### WHAT YOU SHOULD DO
Every line in the data below from the one containing "жителей планеты употребляет табак. Вредные" down to the one containing "укорочены болезнями, связанными", both included, must be retyped exactly; no other line is to appear.

--- EXCERPTED RECORDS Enclosed Below ---

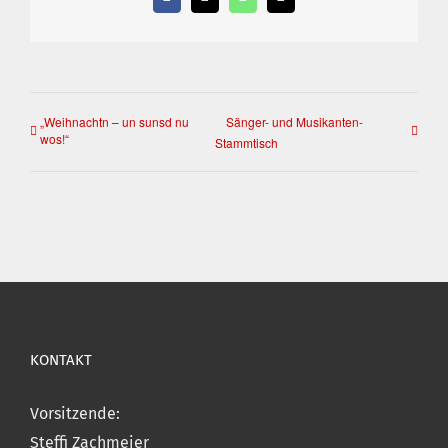
Facebook
X
WhatsApp
E-
Mail
„Weihnachtn – un sunsd nu
Sänger- und Musikanten-
wos!“
Stammtisch
KONTAKT
Vorsitzende:
Steffi Zachmeier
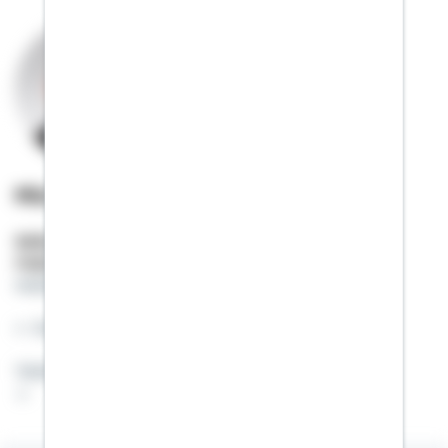
Michael Meyer
Selbstständiger Berater
Mobil:
01522 / 2684445
michaelh.meyer@schwaebisch-hall.de
Auch in schwierigen Zeiten für sie da!
Telefon und Videoberatung möglich!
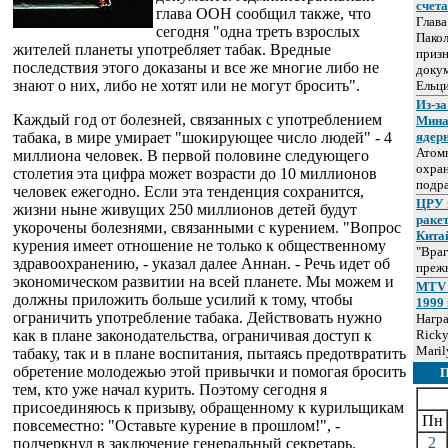
счет
глава ООН сообщил также, что
Глав
сегодня "одна треть взрослых
Пакол
жителей планеты употребляет табак. Вредные
призн
последствия этого доказаны и все же многие либо не
докум
знают о них, либо не хотят или не могут бросить".
Ельц
Из-за
Каждый год от болезней, связанных с употреблением
Мина
табака, в мире умирает "шокирующее число людей" - 4
ядер
Атом
миллиона человек. В первой половине следующего
охра
столетия эта цифра может возрасти до 10 миллионов
подр
человек ежегодно. Если эта тенденция сохранится,
ЦРУ 
жизни ныне живущих 250 миллионов детей будут
раке
укорочены болезнями, связанными с курением. "Вопрос
Кита
курения имеет отношение не только к общественному
"Враг
здравоохранению, - указал далее Аннан. - Речь идет об
прежн
экономическом развитии на всей планете. Мы можем и
MTV 
должны приложить больше усилий к тому, чтобы
1999 
ограничить употребление табака. Действовать нужно
Нагр
как в плане законодательства, ограничивая доступ к
Ricky
Maril
табаку, так и в плане воспитания, пытаясь предотвратить
обретение молодежью этой привычки и помогая бросить
тем, кто уже начал курить. Поэтому сегодня я
присоединяюсь к призыву, обращенному к курильщикам
Пн
повсеместно: "Оставьте курение в прошлом!", -
2
подчеркнул в заключение генеральный секретарь.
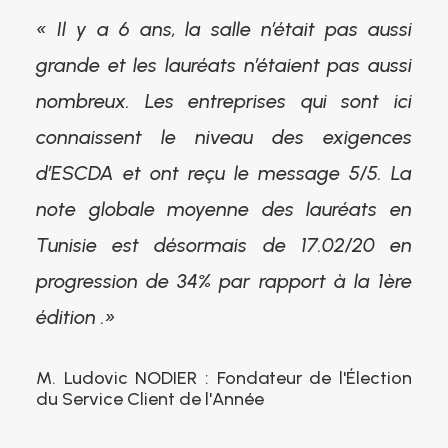
« Il y a 6 ans, la salle n’était pas aussi
grande et les lauréats n’étaient pas aussi
nombreux. Les entreprises qui sont ici
connaissent le niveau des exigences
d’ESCDA et ont reçu le message 5/5. La
note globale moyenne des lauréats en
Tunisie est désormais de 17.02/20 en
progression de 34% par rapport à la 1ère
édition .»
M. Ludovic NODIER : Fondateur de l'Élection
du Service Client de l'Année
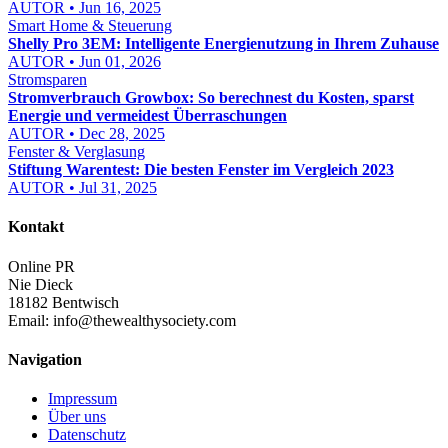
AUTOR • Jun 16, 2025
Smart Home & Steuerung
Shelly Pro 3EM: Intelligente Energienutzung in Ihrem Zuhause
AUTOR • Jun 01, 2026
Stromsparen
Stromverbrauch Growbox: So berechnest du Kosten, sparst
Energie und vermeidest Überraschungen
AUTOR • Dec 28, 2025
Fenster & Verglasung
Stiftung Warentest: Die besten Fenster im Vergleich 2023
AUTOR • Jul 31, 2025
Kontakt
Online PR
Nie Dieck
18182 Bentwisch
Email:
info@thewealthysociety.com
Navigation
Impressum
Über uns
Datenschutz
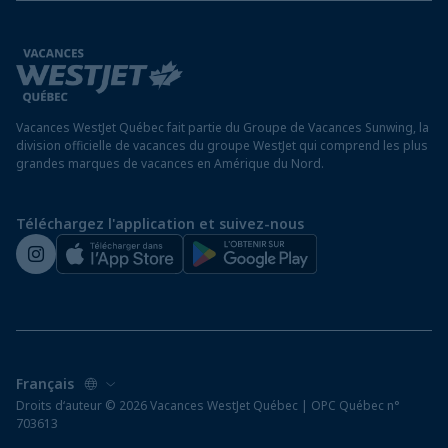
Modalités et conditions
FAQ
Hôtels au Nicaragua
Rapport sur l’esclavage moderne
Avis aux voyageurs
Hôtels au Panama
Exigences d’entrée à destination
Hôtels à Saint-Martin
Vacances WestJet Québec fait partie du Groupe de Vacances Sunwing, la
Assurez vos vacances
division officielle de vacances du groupe WestJet qui comprend les plus
grandes marques de vacances en Amérique du Nord.
Voyager depuis un aéroport hors Québec
Préparez vos vacances
Téléchargez l'application et suivez-nous
Salle de presse de WestJet
Droits d‘auteur © 2026 Vacances WestJet Québec | OPC Québec n°
703613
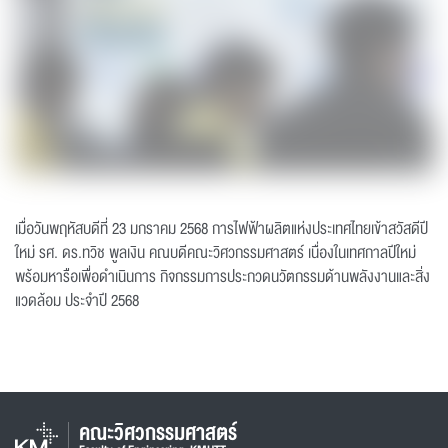
เมื่อวันพฤหัสบดีที่ 23 มกราคม 2568 การไฟฟ้าผลิตแห่งประเทศไทยเข้าสวัสดีปี
ใหม่ รศ. ดร.ทวิช พูลเงิน คณบดีคณะวิศวกรรมศาสตร์ เนื่องในเทศกาลปีใหม่
พร้อมหารือเพื่อดำเนินการ กิจกรรมการประกวดนวัตกรรมด้านพลังงานและสิ่ง
แวดล้อม ประจำปี 2568
คณะวิศวกรรมศาสตร์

--- End of Enclosed EXCERPTED RECORDS ---

### RESPONSE TO THIS TASK
жителей планеты употребляет табак. Вредные
призн
последствия этого доказаны и все же многие либо не
докум
знают о них, либо не хотят или не могут бросить".
Ельц
Из-за
Каждый год от болезней, связанных с употреблением
Мина
табака, в мире умирает "шокирующее число людей" - 4
ядер
Атом
миллиона человек. В первой половине следующего
охра
столетия эта цифра может возрасти до 10 миллионов
подр
человек ежегодно. Если эта тенденция сохранится,
ЦРУ 
жизни ныне живущих 250 миллионов детей будут
раке
укорочены болезнями, связанными с курением. "Вопрос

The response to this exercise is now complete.